Teaching people to eat crawfish is a hoot, says Kim Tovrea.
“You just give their tails a twist, and when you get to that pinch point, just give them a pull. It’s pretty easy for most people to get the knack of how to get to the meat, but it’s always fun to watch them do it,” says the former New Orleans resident.
Tovrea will likely teach more than a few first-timers how to pinch, peel and eat the freshwater crustaceans at Friday’s Great Cajun Crawfish Boil. The event, held at Kiwanis Park in Tempe, is hosted by the Cajun Cactus Foundation, a group of mostly native Louisianans who now live in Arizona.
About 3,000 pounds of live crawfish will be flown in from The Pelican State for the traditional Louisiana crawfish boil, where crawfish are boiled in water seasoned with onions, lemon halves, red pepper and salt. Often, small red potatoes, sweet corn, onions and other vegetables are boiled and eaten along with the crawfish.
Additional dishes will be provided by Valley Cajun restaurants.
“It’s a real good representation of what you might find at a backyard crawfish boil in New Orleans, where everybody brings a potluck dish,” says Tovrea, president of the nonprofit foundation.
Also on the menu (and included in the ticket price) are: boiled shrimp, fried pickles, green olive coleslaw, Creole potato salad, dirty rice, red beans and rice, smoked sausage, hot links, macaroni and cheese, cobbler, bread pudding and “snoballs,” a New Orleans riff on the snow cone.
The event will offer picnic-table seating and dancing to Cajun and Zydeco music from two deejays with Louisiana roots. Families are encouraged to bring horseshoes, sports balls and other amusements.
A group of friends put together the first Great Cajun Crawfish Boil last year. They’re the same group that hosts the Great Cajun Cook-Off and Food Fest each November in downtown Phoenix.
Crawfish, also known as mud bugs, were historically abundant in swamps and marshes across south Louisiana. Over the years, they came to be farmed in aquaculture operations, and Louisiana now produces 75 million to 105 million pounds of the creatures, more than 90 percent of the country’s domestic crawfish crop, according to the Louisiana Crawfish Promotion and Research Board.

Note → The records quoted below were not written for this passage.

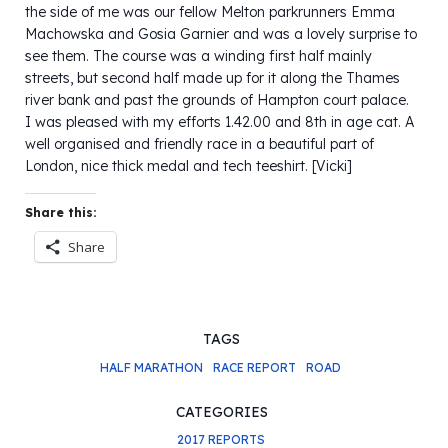
the side of me was our fellow Melton parkrunners Emma
Machowska and Gosia Garnier and was a lovely surprise to
see them. The course was a winding first half mainly
streets, but second half made up for it along the Thames
river bank and past the grounds of Hampton court palace.
I was pleased with my efforts 1.42.00 and 8th in age cat. A
well organised and friendly race in a beautiful part of
London, nice thick medal and tech teeshirt. [Vicki]
Share this:
Share
TAGS
HALF MARATHON
RACE REPORT
ROAD
CATEGORIES
2017 REPORTS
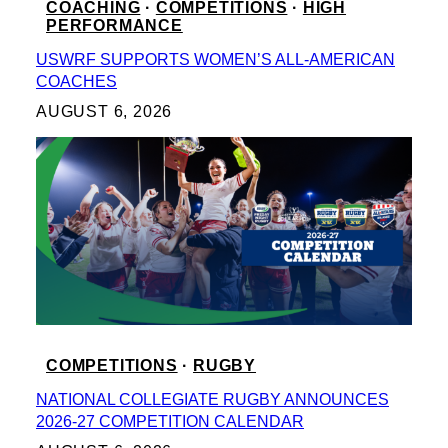
COACHING
 · 
COMPETITIONS
 · 
HIGH
PERFORMANCE
USWRF SUPPORTS WOMEN’S ALL-AMERICAN
COACHES
AUGUST 6, 2026
COMPETITIONS
 · 
RUGBY
NATIONAL COLLEGIATE RUGBY ANNOUNCES
2026-27 COMPETITION CALENDAR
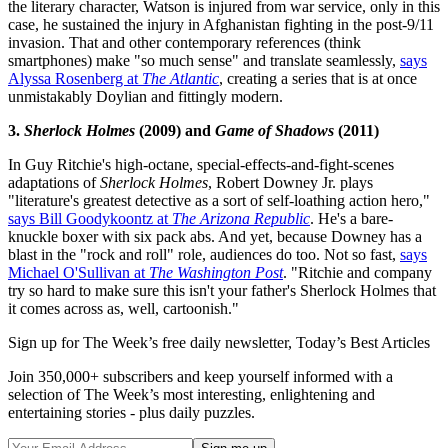
the literary character, Watson is injured from war service, only in this
case, he sustained the injury in Afghanistan fighting in the post-9/11
invasion. That and other contemporary references (think
smartphones) make "so much sense" and translate seamlessly,
says
Alyssa Rosenberg at
The Atlantic
, creating a series that is at once
unmistakably Doylian and fittingly modern.
3.
Sherlock Holmes
(2009) and
Game of Shadows
(2011)
In Guy Ritchie's high-octane, special-effects-and-fight-scenes
adaptations of
Sherlock Holmes
, Robert Downey Jr. plays
"literature's greatest detective as a sort of self-loathing action hero,"
says Bill Goodykoontz at
The Arizona Republic
. He's a bare-
knuckle boxer with six pack abs. And yet, because Downey has a
blast in the "rock and roll" role, audiences do too. Not so fast,
says
Michael O'Sullivan at
The Washington Post
. "Ritchie and company
try so hard to make sure this isn't your father's Sherlock Holmes that
it comes across as, well, cartoonish."
Sign up for The Week’s free daily newsletter,
Today’s Best Articles
Join 350,000+ subscribers and keep yourself informed with a
selection of The Week’s most interesting, enlightening and
entertaining stories - plus daily puzzles.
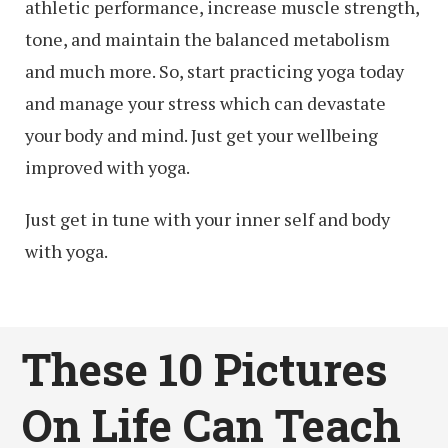
athletic performance, increase muscle strength,
tone, and maintain the balanced metabolism
and much more. So, start practicing yoga today
and manage your stress which can devastate
your body and mind. Just get your wellbeing
improved with yoga.
Just get in tune with your inner self and body
with yoga.
These 10 Pictures
On Life Can Teach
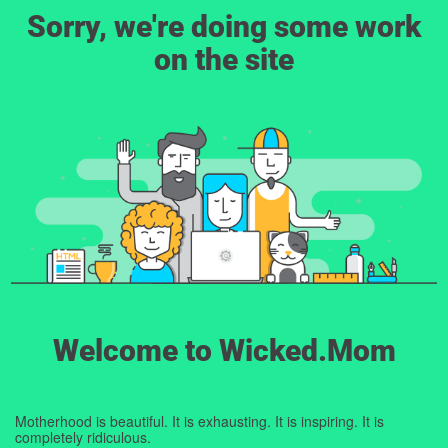
Sorry, we're doing some work
on the site
Welcome to Wicked.Mom
Motherhood is beautiful. It is exhausting. It is inspiring. It is
completely ridiculous.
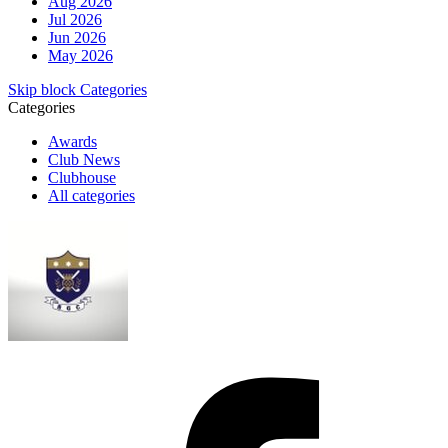
Aug 2026
Jul 2026
Jun 2026
May 2026
Skip block Categories
Categories
Awards
Club News
Clubhouse
All categories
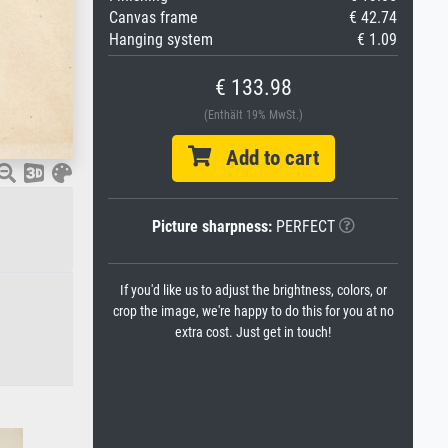
Canvas frame
€ 42.74
Hanging system
€ 1.09
€ 133.98
(Enthält 19% MwSt.)
Add to cart
Picture sharpness:
PERFECT
If you'd like us to adjust the brightness, colors, or
crop the image, we're happy to do this for you at no
extra cost. Just get in touch!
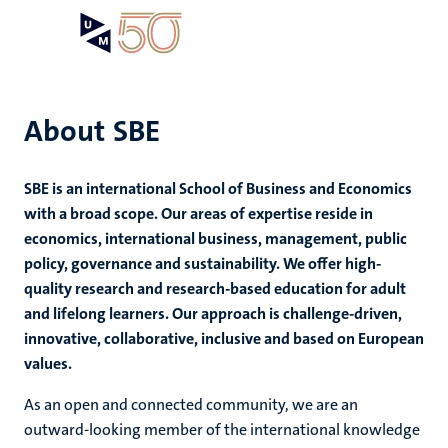
Skip
Open
Search
My
to
UM
menu
on
main
the
content
websit
About SBE
e
SBE is an international School of Business and Economics
n
with a broad scope. Our areas of expertise reside in
economics, international business, management, public
tion
e
policy, governance and sustainability. We offer high-
quality research and research-based education for adult
and lifelong learners. Our approach is challenge-driven,
innovative, collaborative, inclusive and based on European
values.
ing
ogy
As an open and connected community, we are an
outward-looking member of the international knowledge
ence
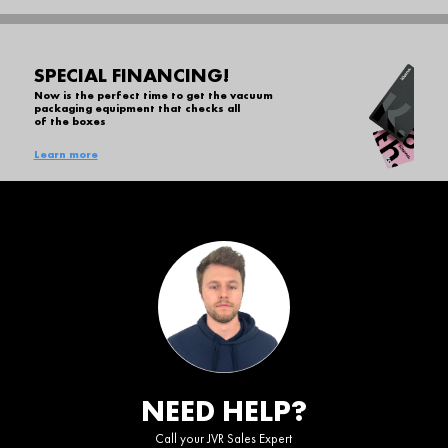
SPECIAL FINANCING!
Now is the perfect time to get the vacuum
packaging equipment that checks all
of the boxes
Learn more
NEED HELP?
Call your JVR Sales Expert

Crawfish boils are a popular tradition in the state.
“Near and far, Louisianans are going to keep this tradition alive. There was a restaurant in Alaska when I lived there that did a boil every year. We’re crazy. It’s just what we do. And we want to share that with people, so they can understand that there’s more to us other than that we talk funny and eat funny things,” says Tovrea.
“There’s something that’s simply infectious for people about Louisiana culture and food. Food is a way of life there. Anytime there’s a death in the family or somebody’s sick, or anytime there’s something to be celebrated, whatever it is — we feed people,” Tovrea says.
As for that myth about sucking out the crawfishes’ brains once you separate their tails from their bodies?
“It’s really the fat that’s in the shell of the body, and it’s so flavorful and so good,” says Tovrea. “At home, I’ll take it out with a butter knife and put it on French bread. It is yummy, let me tell you.”
Online ticket sales to the Great Cajun Crawfish Boil close Tuesday evening, but 200 tickets will be sold Friday at the gate.